Compito A >>
Copia dal testo sul latte materno il passo che va da "Gli studi pionieristici" fino a "(Hinde & German, 2012)." incluso.
Compito B >>
In base al testo sul latte materno, spiega in una o due frasi perché questo fluido è ritenuto molto di più di un semplice alimento.

Testo estratto >>
::::::
21/02/2026
IL LATTE MATERNO: un linguaggio biologico adattativo
Di Rino Mastromauro
Per lungo tempo, la ricerca biologica ha considerato il latte materno principalmente come nutrimento. Tuttavia, negli ultimi decenni questo fluido è stato reinterpretato come un sistema di comunicazione dinamico tra madre e neonato. Le ricerche della biologa evoluzionista Katie Hinde e di altri studiosi hanno messo in luce che il latte materno è molto di più di un semplice alimento: esso trasmette segnali immunitari, ormonali e microbiologici, rispondendo continuamente alle esigenze fisiologiche del bambino.
Gli studi pionieristici di Hinde su primati non umani mostrarono che la composizione del latte varia in modi sofisticati; ad esempio, i cuccioli maschi ricevono latte con maggiore densità energetica, mentre le femmine ottengono latte con concentrazioni diverse di minerali e nutrienti (Hinde, 2009). Questa plasticità è coerente con l’idea che le madri modulino la produzione lattea in base a fattori biologici e ambientali (Hinde & German, 2012).
::::::
Dati da esaminare >>
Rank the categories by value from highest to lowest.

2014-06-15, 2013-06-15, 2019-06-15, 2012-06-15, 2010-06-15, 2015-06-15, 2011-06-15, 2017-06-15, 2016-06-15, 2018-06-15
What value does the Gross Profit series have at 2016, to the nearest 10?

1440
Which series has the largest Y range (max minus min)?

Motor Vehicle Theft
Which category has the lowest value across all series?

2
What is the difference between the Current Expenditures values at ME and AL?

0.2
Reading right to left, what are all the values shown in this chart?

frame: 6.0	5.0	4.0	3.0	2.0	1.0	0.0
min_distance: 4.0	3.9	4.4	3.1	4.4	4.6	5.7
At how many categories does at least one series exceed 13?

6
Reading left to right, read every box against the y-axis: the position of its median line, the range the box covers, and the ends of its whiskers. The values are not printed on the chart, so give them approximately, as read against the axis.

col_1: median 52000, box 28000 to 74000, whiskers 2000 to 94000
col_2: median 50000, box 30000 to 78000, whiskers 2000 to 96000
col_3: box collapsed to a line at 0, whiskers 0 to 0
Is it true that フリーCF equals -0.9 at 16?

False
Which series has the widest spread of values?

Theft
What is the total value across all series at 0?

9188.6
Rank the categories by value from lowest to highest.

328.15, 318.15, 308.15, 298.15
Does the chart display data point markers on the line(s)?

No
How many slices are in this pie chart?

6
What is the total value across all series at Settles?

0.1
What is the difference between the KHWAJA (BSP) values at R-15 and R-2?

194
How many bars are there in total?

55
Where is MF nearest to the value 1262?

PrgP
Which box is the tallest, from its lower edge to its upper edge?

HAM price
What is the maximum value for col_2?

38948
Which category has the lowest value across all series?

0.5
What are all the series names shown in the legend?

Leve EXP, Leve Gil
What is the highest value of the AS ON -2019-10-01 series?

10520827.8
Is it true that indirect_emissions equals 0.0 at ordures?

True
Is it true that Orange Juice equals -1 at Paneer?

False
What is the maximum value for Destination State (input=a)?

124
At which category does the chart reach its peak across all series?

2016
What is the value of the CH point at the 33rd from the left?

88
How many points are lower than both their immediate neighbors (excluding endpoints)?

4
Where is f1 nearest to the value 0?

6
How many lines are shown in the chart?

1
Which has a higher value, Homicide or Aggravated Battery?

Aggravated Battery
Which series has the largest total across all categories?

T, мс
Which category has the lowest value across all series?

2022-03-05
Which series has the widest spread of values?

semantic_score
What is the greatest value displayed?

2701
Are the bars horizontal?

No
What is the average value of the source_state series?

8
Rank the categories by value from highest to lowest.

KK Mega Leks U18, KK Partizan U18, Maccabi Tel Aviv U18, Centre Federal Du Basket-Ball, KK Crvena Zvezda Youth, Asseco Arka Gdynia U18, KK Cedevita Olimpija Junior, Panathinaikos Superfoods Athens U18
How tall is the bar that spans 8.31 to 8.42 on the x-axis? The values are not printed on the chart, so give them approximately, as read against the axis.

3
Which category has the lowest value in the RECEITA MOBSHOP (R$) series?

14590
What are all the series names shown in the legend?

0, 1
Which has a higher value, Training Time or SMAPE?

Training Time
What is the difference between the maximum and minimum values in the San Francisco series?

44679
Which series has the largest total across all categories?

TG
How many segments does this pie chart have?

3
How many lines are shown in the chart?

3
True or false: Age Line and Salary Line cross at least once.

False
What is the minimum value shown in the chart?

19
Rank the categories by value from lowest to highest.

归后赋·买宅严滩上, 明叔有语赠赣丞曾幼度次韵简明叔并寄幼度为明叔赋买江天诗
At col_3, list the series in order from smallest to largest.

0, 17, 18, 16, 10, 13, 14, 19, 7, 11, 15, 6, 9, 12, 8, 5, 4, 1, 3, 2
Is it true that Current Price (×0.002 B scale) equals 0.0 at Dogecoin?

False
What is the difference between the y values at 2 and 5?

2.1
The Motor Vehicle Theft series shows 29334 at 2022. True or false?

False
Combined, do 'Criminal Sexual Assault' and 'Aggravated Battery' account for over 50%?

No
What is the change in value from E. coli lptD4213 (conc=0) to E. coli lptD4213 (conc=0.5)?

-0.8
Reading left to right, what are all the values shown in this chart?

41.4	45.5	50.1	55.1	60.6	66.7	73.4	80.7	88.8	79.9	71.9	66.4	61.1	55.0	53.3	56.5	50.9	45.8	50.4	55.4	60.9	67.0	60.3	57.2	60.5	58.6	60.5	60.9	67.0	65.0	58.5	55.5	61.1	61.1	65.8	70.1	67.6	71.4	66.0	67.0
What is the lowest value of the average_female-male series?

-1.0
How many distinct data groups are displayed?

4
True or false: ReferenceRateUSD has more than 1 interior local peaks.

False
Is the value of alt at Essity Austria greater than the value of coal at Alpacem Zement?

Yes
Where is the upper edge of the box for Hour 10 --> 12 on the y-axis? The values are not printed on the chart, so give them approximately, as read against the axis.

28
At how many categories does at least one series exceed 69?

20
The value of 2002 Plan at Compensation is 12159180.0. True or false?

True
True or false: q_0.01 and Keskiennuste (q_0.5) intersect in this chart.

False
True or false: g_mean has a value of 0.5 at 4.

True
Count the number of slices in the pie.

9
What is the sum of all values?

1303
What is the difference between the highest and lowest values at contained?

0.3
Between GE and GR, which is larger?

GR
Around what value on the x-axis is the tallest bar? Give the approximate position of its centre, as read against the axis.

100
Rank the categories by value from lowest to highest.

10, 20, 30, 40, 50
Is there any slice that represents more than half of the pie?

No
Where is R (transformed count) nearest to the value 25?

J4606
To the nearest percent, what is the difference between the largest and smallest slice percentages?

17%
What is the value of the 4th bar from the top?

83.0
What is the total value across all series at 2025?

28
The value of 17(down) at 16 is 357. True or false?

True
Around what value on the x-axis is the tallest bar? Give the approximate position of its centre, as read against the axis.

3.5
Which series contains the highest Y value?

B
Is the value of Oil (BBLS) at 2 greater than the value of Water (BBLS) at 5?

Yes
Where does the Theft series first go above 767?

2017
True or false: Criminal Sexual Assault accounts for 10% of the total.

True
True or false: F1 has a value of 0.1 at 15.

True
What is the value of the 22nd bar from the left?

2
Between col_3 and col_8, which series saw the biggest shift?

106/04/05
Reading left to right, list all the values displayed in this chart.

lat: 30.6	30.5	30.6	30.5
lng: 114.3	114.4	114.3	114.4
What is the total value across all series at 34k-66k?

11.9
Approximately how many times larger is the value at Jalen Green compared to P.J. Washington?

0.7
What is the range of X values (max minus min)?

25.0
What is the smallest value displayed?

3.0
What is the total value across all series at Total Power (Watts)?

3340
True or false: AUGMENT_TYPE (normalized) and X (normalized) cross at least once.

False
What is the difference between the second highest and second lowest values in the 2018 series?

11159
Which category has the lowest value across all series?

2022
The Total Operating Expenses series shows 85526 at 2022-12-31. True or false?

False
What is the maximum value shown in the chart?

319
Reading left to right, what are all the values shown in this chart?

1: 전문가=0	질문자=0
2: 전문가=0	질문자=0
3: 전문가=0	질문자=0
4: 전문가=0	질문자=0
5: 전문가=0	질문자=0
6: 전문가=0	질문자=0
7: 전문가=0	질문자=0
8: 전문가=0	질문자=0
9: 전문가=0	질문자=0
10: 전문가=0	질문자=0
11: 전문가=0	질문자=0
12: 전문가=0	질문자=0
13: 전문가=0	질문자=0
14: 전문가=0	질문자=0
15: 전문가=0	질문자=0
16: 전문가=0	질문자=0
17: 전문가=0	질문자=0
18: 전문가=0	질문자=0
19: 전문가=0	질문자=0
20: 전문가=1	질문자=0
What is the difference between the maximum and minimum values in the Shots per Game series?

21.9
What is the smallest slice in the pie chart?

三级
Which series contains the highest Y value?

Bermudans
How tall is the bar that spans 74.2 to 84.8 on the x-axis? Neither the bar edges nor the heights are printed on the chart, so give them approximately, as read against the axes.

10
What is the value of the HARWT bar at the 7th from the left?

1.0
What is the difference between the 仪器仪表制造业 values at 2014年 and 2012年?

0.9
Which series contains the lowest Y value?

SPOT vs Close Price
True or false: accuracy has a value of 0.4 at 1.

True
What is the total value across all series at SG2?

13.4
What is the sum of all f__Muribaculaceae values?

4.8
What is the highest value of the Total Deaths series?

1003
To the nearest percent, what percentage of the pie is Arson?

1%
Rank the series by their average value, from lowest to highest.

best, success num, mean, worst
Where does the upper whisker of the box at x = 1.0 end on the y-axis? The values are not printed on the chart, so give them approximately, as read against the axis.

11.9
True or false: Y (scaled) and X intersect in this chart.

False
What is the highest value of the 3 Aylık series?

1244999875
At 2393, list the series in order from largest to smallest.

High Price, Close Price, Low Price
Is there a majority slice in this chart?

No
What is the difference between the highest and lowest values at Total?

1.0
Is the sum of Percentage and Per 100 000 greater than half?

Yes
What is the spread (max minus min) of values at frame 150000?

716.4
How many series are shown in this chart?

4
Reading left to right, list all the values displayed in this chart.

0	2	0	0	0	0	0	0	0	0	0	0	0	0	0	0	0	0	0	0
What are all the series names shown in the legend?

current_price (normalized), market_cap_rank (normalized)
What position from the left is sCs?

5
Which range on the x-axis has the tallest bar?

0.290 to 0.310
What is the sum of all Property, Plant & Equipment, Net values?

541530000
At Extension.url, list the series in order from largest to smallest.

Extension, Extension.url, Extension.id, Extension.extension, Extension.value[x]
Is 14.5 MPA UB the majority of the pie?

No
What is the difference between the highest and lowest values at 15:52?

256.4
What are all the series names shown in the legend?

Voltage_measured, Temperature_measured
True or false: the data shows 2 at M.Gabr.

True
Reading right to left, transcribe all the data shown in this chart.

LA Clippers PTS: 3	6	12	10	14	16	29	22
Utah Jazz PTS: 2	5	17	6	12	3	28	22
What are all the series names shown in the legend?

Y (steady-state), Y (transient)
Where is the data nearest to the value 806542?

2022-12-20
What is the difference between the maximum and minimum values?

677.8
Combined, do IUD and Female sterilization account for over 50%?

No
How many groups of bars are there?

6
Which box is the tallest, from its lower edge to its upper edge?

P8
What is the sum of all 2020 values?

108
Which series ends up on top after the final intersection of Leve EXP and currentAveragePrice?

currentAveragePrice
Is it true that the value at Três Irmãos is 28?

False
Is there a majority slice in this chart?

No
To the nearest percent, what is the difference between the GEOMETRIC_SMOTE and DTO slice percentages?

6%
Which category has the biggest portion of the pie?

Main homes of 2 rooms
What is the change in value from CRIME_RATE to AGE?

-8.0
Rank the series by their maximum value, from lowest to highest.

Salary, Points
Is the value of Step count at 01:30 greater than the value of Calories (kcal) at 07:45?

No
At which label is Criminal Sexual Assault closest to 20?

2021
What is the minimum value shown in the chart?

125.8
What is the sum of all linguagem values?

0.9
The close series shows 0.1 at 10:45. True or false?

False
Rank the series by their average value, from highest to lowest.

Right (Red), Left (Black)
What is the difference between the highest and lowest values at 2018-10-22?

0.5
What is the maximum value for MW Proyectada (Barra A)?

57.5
::::::
Soluzione scritta A >>
Gli studi pionieristici di Hinde su primati non umani mostrarono che la composizione del latte varia in modi sofisticati; ad esempio, i cuccioli maschi ricevono latte con maggiore densità energetica, mentre le femmine ottengono latte con concentrazioni diverse di minerali e nutrienti (Hinde, 2009). Questa plasticità è coerente con l’idea che le madri modulino la produzione lattea in base a fattori biologici e ambientali (Hinde & German, 2012).

Soluzione scritta B >>
Il latte materno trasmette segnali immunitari, ormonali e microbiologici. Inoltre risponde continuamente alle esigenze fisiologiche del bambino.